Hele ki, “provokasyonlarına” gelmiyor.
İllaki; “barış” diyor, şiddet hayır diye!
Şimdi; farklı bir kavram geliştiriyorlar.
Her ne kadar;
Malzemeler geçmişteki gibi ise de, “kullanım ve geliştirme” alanı farklı.
***
Kürdü Kürde kırdırmak.
Ve bu eksende;
Üniversitelerde, “Kürt-Türk” çatışmasını, alevlendirmek!
İşte bugünlerde;
Dicle Üniversitesi öğrencileri arasında, “bu fitne” planı söz konusu.
PKK-Hizbullah çatışması!
Tıpkı,
191 ila 1998 yılları arasındaki; “tek kurşun” kıyımı gibi.
***
Gaye bu.
Yoksa;
Durduk yere barışın, huzurun ve sükûnetin adresi diyebileceğimiz.
Hele ki;
Son yıllarda “tek bir öğrenci” olaylarının yaşanmadığı Dicle Üniversitesi.
Neden;
Adres seçilip, “bu alevi” gürleştirmek istediler.
Onun için diyorum ki;
Öğrenciler arasındaki olaylar sıradan değil.
***
Gerek zamanlama.
Gerekse yöntem.
Ve gerekse, “sürecin” ikmal edildiği, takvim!

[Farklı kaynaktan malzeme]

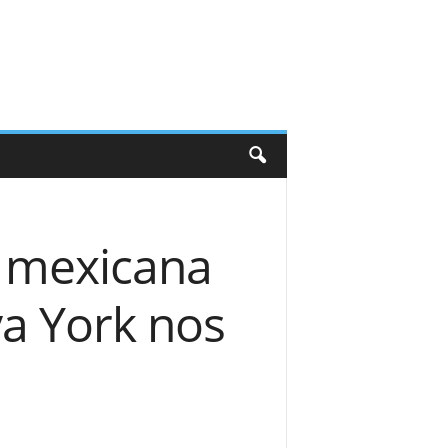
a mexicana
va York nos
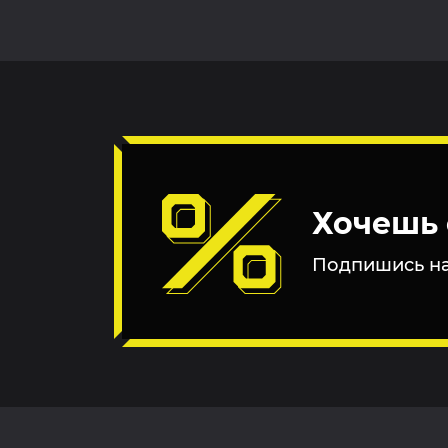
Хочешь 
Подпишись на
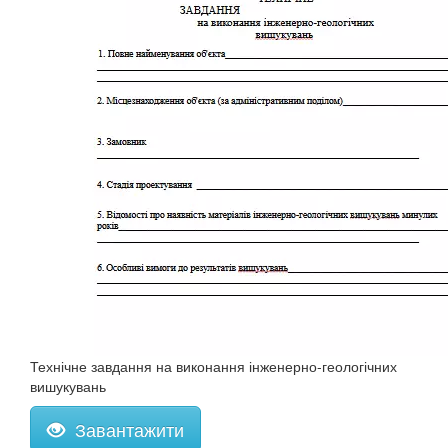
Технічне завдання на виконання інженерно-геологічних
вишукувань
Завантажити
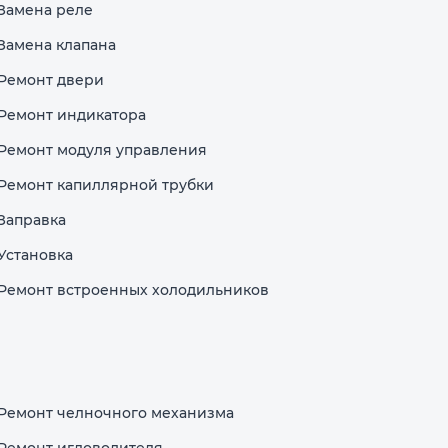
Замена реле
Замена клапана
Ремонт двери
Ремонт индикатора
Ремонт модуля управления
Ремонт капиллярной трубки
Заправка
Установка
Ремонт встроенных холодильников
Ремонт челночного механизма
Ремонт игловодителя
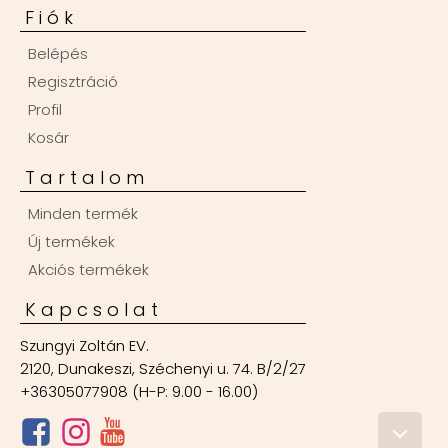
Fiók
Belépés
Regisztráció
Profil
Kosár
Tartalom
Minden termék
Új termékek
Akciós termékek
Kapcsolat
Szungyi Zoltán EV.
2120, Dunakeszi, Széchenyi u. 74. B/2/27
+36305077908 (H-P: 9.00 - 16.00)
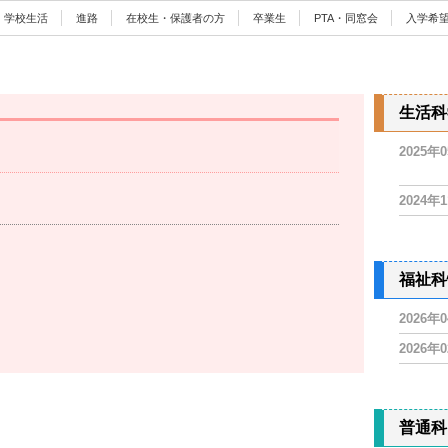
学校生活
進路
在校生・保護者の方
卒業生
PTA・同窓会
入学希
生活科
2025年
2024年
福祉科
2026年
2026年
普通科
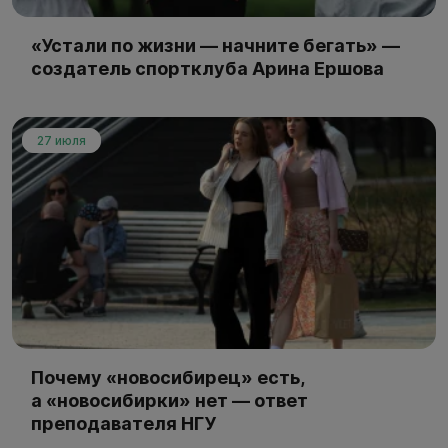
«Устали по жизни — начните бегать» —
создатель спортклуба Арина Ершова
27 июля
Почему «новосибирец» есть,
а «новосибирки» нет — ответ
преподавателя НГУ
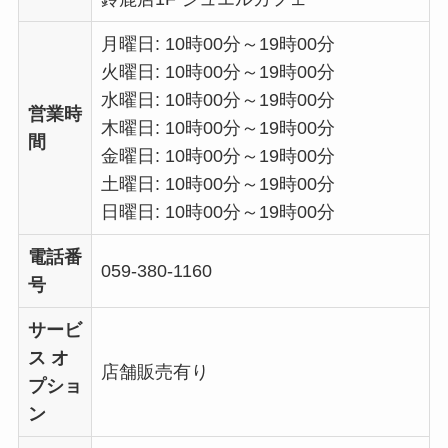
月曜日: 10時00分～19時00分
火曜日: 10時00分～19時00分
水曜日: 10時00分～19時00分
営業時
木曜日: 10時00分～19時00分
間
金曜日: 10時00分～19時00分
土曜日: 10時00分～19時00分
日曜日: 10時00分～19時00分
電話番
059-380-1160
号
サービ
ス オ
店舗販売有り
プショ
ン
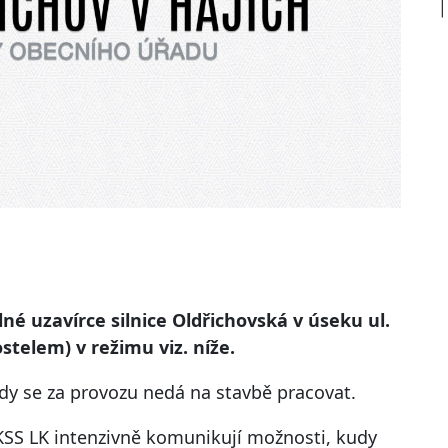
plné uzavírce silnice Oldřichovská v úseku ul.
stelem) v režimu viz. níže.
kdy se za provozu nedá na stavbě pracovat.
SS LK intenzivně komunikují možnosti, kudy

Bilinsin ki; Asla tesadüf değil.
Neden şimdiye kadar üniversitemizde bu denli olay olmadı da şimdi birden bire patlak verdi?
Şunu net ifade edebilirim ki;
Hesap ne Kürtlerin çıkarı,
Ne de Yüce dinimiz ve evrensel Peygamberimiz (S.A.V)?
Hiç sanmıyorum!
***
Ve şu iyi bilinmeli.
Ki her zaman ifade ederim;
Derin şer yapılar daima insanın damarlarına giren “sinsi şeytandır”.
Bakınız;
Batıda Ulusalcılar mahkeme basıyor, barış karşıtı ve savaş çığırtkanlığı yapıyorlar.
Ne hikmetse aynı gün;
Dicle Üniversitesi gibi bölgenin merkez üniversitesinde “karşıt görüşlü” öğrenci çatışması yaşatılıyor.
Hayra alamet değil.
***
Her daim;
İlk olarak bu tür “tinetli” yapılar gençleri kullanırlar.
Tarih sayfalarında; benzer vaka çok.
Neden mi?
Çünkü kanları akıyor, tez canlılar ve inandıkları ideolojilere ölümüne bağlılar.
Bu iş ateşe benzer.
Biraz odun attın mı ortalığı alevler alır.
İşte bizi bize kırdırmak isteyenler de bunu yapıyor.
***
Bakınız;
Bu olayların bir öncesi araştırılsın.
Sıkı istihbarat takibinde görülecektir ki; “çok farklı” bir yapı ortaya çıkacak.
Bu hakikatle; Aman gençler dikkat diyorum.
Ne olur; “sükûnetinizi” bozmayın.
İki gün önce nasıl, “sulh” içerisindeydiyseniz, bugün de “o ruhla” okulunuza gidin.
Kardeşlik, bütünlüğüyle!
Bilesiniz ki;
Bu coğrafya üzerine, barış olmasın diye leş kargaları bir hayli uçmakta.
Bunlara dikkat edilmezse ve süreç sabote edilirse!
Yine bilesiniz ki akacak kardeşkanının vebali hepimizin boynunda olur.
Diyeceğim bu!
Kimse siyasi ve üstünlük hesabı içerisinde olmasın.